• _Instructions for the task_
Reproduce the lines of the records word for word, starting with the line that contains "scientific name: Allium victorialis" and going on through the line that contains "catalogue / barcode: US 1334003", both included.

• _Task inputs_
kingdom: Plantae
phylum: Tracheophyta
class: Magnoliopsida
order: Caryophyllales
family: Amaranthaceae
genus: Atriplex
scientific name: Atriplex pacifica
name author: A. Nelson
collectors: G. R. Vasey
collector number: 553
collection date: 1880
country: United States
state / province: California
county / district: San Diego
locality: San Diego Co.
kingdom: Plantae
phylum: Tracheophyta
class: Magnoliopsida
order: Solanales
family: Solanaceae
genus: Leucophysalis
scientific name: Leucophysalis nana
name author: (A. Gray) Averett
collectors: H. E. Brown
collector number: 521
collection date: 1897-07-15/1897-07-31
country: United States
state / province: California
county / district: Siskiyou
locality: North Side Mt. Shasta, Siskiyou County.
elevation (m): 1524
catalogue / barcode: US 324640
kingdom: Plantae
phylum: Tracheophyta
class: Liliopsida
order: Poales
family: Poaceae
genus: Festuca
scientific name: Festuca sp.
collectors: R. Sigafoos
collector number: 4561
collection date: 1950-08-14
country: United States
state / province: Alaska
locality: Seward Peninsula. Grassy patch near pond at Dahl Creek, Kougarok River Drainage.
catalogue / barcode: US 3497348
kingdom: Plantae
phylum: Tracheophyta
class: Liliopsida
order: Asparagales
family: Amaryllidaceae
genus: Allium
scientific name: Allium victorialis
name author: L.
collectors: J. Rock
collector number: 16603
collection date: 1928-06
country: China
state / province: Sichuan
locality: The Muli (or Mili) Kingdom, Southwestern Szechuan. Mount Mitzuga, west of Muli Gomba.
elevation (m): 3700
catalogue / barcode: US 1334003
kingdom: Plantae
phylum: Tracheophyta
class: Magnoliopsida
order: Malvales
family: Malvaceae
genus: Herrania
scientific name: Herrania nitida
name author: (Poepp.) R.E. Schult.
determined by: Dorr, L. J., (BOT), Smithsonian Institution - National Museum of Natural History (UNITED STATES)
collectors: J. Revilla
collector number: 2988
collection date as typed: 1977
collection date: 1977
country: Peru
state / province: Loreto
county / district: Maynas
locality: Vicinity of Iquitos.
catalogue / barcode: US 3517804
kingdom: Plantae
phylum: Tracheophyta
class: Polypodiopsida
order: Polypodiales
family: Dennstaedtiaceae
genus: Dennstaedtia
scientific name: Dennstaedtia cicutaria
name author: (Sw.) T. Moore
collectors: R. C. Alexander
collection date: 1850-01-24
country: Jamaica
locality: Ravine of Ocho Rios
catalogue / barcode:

• _Answer in full_
scientific name: Allium victorialis
name author: L.
collectors: J. Rock
collector number: 16603
collection date: 1928-06
country: China
state / province: Sichuan
locality: The Muli (or Mili) Kingdom, Southwestern Szechuan. Mount Mitzuga, west of Muli Gomba.
elevation (m): 3700
catalogue / barcode: US 1334003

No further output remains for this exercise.